» **Collected data entries**:

#####

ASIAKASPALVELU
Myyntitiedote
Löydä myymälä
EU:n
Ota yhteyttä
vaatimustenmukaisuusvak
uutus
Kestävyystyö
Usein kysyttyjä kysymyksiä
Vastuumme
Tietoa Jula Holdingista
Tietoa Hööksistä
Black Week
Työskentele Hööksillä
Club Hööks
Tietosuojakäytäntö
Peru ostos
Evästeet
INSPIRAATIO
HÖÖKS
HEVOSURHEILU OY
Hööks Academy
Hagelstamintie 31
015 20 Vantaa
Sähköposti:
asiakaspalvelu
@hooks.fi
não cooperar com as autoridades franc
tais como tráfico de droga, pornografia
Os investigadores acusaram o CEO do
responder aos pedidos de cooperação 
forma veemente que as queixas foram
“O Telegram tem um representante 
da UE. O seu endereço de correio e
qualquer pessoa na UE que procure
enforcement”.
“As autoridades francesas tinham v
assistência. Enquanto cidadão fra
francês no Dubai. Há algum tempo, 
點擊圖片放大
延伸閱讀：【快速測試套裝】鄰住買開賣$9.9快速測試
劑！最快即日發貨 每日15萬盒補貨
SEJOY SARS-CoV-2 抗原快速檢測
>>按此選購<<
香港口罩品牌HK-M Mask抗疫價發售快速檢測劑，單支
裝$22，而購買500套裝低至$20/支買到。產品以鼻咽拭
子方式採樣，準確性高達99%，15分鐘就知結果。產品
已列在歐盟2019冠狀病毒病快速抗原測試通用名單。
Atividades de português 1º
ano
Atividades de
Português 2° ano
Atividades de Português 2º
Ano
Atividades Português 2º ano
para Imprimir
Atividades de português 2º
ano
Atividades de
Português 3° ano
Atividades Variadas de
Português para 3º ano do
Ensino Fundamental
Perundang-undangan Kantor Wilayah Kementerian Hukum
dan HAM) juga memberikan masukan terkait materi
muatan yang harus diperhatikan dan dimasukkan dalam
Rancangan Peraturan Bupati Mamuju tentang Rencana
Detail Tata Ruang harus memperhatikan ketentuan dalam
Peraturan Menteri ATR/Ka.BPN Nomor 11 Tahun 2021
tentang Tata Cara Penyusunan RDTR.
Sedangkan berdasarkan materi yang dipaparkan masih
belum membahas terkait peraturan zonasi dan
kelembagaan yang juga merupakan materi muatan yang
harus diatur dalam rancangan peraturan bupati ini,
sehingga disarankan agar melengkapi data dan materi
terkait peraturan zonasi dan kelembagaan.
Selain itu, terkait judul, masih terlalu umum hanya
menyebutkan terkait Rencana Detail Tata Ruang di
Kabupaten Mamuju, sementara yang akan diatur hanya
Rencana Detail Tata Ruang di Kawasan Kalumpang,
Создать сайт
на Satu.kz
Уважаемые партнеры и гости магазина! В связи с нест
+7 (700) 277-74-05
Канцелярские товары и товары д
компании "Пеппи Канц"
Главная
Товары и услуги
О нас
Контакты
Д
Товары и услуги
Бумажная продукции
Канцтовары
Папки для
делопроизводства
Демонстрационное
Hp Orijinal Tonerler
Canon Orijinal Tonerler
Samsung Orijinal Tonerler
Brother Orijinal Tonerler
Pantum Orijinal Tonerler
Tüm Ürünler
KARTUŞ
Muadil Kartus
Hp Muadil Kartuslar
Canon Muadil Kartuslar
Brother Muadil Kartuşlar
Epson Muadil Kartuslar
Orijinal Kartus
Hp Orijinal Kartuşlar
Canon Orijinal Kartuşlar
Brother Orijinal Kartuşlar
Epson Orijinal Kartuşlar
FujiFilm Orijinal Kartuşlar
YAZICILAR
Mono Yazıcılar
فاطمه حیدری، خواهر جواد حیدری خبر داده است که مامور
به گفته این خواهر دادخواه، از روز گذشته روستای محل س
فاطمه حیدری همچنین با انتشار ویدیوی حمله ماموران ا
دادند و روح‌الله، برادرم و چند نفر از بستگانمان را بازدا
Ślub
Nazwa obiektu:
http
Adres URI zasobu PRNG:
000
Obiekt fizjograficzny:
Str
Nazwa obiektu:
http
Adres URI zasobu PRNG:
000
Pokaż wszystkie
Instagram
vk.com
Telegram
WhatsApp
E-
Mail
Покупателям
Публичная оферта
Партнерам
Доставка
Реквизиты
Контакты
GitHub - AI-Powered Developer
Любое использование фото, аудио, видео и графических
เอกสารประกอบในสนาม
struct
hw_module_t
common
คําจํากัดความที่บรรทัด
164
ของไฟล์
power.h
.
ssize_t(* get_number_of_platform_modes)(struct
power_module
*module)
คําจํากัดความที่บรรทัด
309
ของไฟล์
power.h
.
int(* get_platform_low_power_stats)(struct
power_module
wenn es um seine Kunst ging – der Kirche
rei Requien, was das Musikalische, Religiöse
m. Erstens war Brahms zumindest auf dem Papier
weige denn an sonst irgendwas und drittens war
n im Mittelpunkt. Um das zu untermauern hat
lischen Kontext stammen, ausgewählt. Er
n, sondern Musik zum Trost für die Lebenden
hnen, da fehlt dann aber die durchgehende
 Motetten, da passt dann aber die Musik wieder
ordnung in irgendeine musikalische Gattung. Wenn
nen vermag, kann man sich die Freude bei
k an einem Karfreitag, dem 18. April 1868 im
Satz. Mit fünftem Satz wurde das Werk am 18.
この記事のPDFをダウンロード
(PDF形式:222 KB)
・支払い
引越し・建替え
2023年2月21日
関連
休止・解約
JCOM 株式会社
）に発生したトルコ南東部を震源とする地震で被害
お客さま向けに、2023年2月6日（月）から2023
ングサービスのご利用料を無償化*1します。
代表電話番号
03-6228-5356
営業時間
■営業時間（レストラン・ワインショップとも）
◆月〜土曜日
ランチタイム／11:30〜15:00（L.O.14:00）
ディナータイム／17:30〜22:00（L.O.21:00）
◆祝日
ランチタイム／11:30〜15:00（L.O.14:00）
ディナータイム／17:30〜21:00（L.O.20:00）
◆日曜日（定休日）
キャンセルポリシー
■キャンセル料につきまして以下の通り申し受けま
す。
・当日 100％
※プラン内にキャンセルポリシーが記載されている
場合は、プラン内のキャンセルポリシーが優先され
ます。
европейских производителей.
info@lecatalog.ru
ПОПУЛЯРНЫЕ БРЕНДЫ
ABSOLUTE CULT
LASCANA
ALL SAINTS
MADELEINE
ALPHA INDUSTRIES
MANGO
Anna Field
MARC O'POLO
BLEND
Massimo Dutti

#####

» **EXERCISE DESCRIPTION**:
All of the entries above need to be retyped exactly.

» **SOLUTION TO THE PROBLEM**:
ASIAKASPALVELU
Myyntitiedote
Löydä myymälä
EU:n
Ota yhteyttä
vaatimustenmukaisuusvak
uutus
Kestävyystyö
Usein kysyttyjä kysymyksiä
Vastuumme
Tietoa Jula Holdingista
Tietoa Hööksistä
Black Week
Työskentele Hööksillä
Club Hööks
Tietosuojakäytäntö
Peru ostos
Evästeet
INSPIRAATIO
HÖÖKS
HEVOSURHEILU OY
Hööks Academy
Hagelstamintie 31
015 20 Vantaa
Sähköposti:
asiakaspalvelu
@hooks.fi
não cooperar com as autoridades franc
tais como tráfico de droga, pornografia
Os investigadores acusaram o CEO do
responder aos pedidos de cooperação 
forma veemente que as queixas foram
“O Telegram tem um representante 
da UE. O seu endereço de correio e
qualquer pessoa na UE que procure
enforcement”.
“As autoridades francesas tinham v
assistência. Enquanto cidadão fra
francês no Dubai. Há algum tempo, 
點擊圖片放大
延伸閱讀：【快速測試套裝】鄰住買開賣$9.9快速測試
劑！最快即日發貨 每日15萬盒補貨
SEJOY SARS-CoV-2 抗原快速檢測
>>按此選購<<
香港口罩品牌HK-M Mask抗疫價發售快速檢測劑，單支
裝$22，而購買500套裝低至$20/支買到。產品以鼻咽拭
子方式採樣，準確性高達99%，15分鐘就知結果。產品
已列在歐盟2019冠狀病毒病快速抗原測試通用名單。
Atividades de português 1º
ano
Atividades de
Português 2° ano
Atividades de Português 2º
Ano
Atividades Português 2º ano
para Imprimir
Atividades de português 2º
ano
Atividades de
Português 3° ano
Atividades Variadas de
Português para 3º ano do
Ensino Fundamental
Perundang-undangan Kantor Wilayah Kementerian Hukum
dan HAM) juga memberikan masukan terkait materi
muatan yang harus diperhatikan dan dimasukkan dalam
Rancangan Peraturan Bupati Mamuju tentang Rencana
Detail Tata Ruang harus memperhatikan ketentuan dalam
Peraturan Menteri ATR/Ka.BPN Nomor 11 Tahun 2021
tentang Tata Cara Penyusunan RDTR.
Sedangkan berdasarkan materi yang dipaparkan masih
belum membahas terkait peraturan zonasi dan
kelembagaan yang juga merupakan materi muatan yang
harus diatur dalam rancangan peraturan bupati ini,
sehingga disarankan agar melengkapi data dan materi
terkait peraturan zonasi dan kelembagaan.
Selain itu, terkait judul, masih terlalu umum hanya
menyebutkan terkait Rencana Detail Tata Ruang di
Kabupaten Mamuju, sementara yang akan diatur hanya
Rencana Detail Tata Ruang di Kawasan Kalumpang,
Создать сайт
на Satu.kz
Уважаемые партнеры и гости магазина! В связи с нест
+7 (700) 277-74-05
Канцелярские товары и товары д
компании "Пеппи Канц"
Главная
Товары и услуги
О нас
Контакты
Д
Товары и услуги
Бумажная продукции
Канцтовары
Папки для
делопроизводства
Демонстрационное
Hp Orijinal Tonerler
Canon Orijinal Tonerler
Samsung Orijinal Tonerler
Brother Orijinal Tonerler
Pantum Orijinal Tonerler
Tüm Ürünler
KARTUŞ
Muadil Kartus
Hp Muadil Kartuslar
Canon Muadil Kartuslar
Brother Muadil Kartuşlar
Epson Muadil Kartuslar
Orijinal Kartus
Hp Orijinal Kartuşlar
Canon Orijinal Kartuşlar
Brother Orijinal Kartuşlar
Epson Orijinal Kartuşlar
FujiFilm Orijinal Kartuşlar
YAZICILAR
Mono Yazıcılar
فاطمه حیدری، خواهر جواد حیدری خبر داده است که مامور
به گفته این خواهر دادخواه، از روز گذشته روستای محل س
فاطمه حیدری همچنین با انتشار ویدیوی حمله ماموران ا
دادند و روح‌الله، برادرم و چند نفر از بستگانمان را بازدا
Ślub
Nazwa obiektu:
http
Adres URI zasobu PRNG:
000
Obiekt fizjograficzny:
Str
Nazwa obiektu:
http
Adres URI zasobu PRNG:
000
Pokaż wszystkie
Instagram
vk.com
Telegram
WhatsApp
E-
Mail
Покупателям
Публичная оферта
Партнерам
Доставка
Реквизиты
Контакты
GitHub - AI-Powered Developer
Любое использование фото, аудио, видео и графических
เอกสารประกอบในสนาม
struct
hw_module_t
common
คําจํากัดความที่บรรทัด
164
ของไฟล์
power.h
.
ssize_t(* get_number_of_platform_modes)(struct
power_module
*module)
คําจํากัดความที่บรรทัด
309
ของไฟล์
power.h
.
int(* get_platform_low_power_stats)(struct
power_module
wenn es um seine Kunst ging – der Kirche
rei Requien, was das Musikalische, Religiöse
m. Erstens war Brahms zumindest auf dem Papier
weige denn an sonst irgendwas und drittens war
n im Mittelpunkt. Um das zu untermauern hat
lischen Kontext stammen, ausgewählt. Er
n, sondern Musik zum Trost für die Lebenden
hnen, da fehlt dann aber die durchgehende
 Motetten, da passt dann aber die Musik wieder
ordnung in irgendeine musikalische Gattung. Wenn
nen vermag, kann man sich die Freude bei
k an einem Karfreitag, dem 18. April 1868 im
Satz. Mit fünftem Satz wurde das Werk am 18.
この記事のPDFをダウンロード
(PDF形式:222 KB)
・支払い
引越し・建替え
2023年2月21日
関連
休止・解約
JCOM 株式会社
）に発生したトルコ南東部を震源とする地震で被害
お客さま向けに、2023年2月6日（月）から2023
ングサービスのご利用料を無償化*1します。
代表電話番号
03-6228-5356
営業時間
■営業時間（レストラン・ワインショップとも）
◆月〜土曜日
ランチタイム／11:30〜15:00（L.O.14:00）
ディナータイム／17:30〜22:00（L.O.21:00）
◆祝日
ランチタイム／11:30〜15:00（L.O.14:00）
ディナータイム／17:30〜21:00（L.O.20:00）
◆日曜日（定休日）
キャンセルポリシー
■キャンセル料につきまして以下の通り申し受けま
す。
・当日 100％
※プラン内にキャンセルポリシーが記載されている
場合は、プラン内のキャンセルポリシーが優先され
ます。
европейских производителей.
info@lecatalog.ru
ПОПУЛЯРНЫЕ БРЕНДЫ
ABSOLUTE CULT
LASCANA
ALL SAINTS
MADELEINE
ALPHA INDUSTRIES
MANGO
Anna Field
MARC O'POLO
BLEND
Massimo Dutti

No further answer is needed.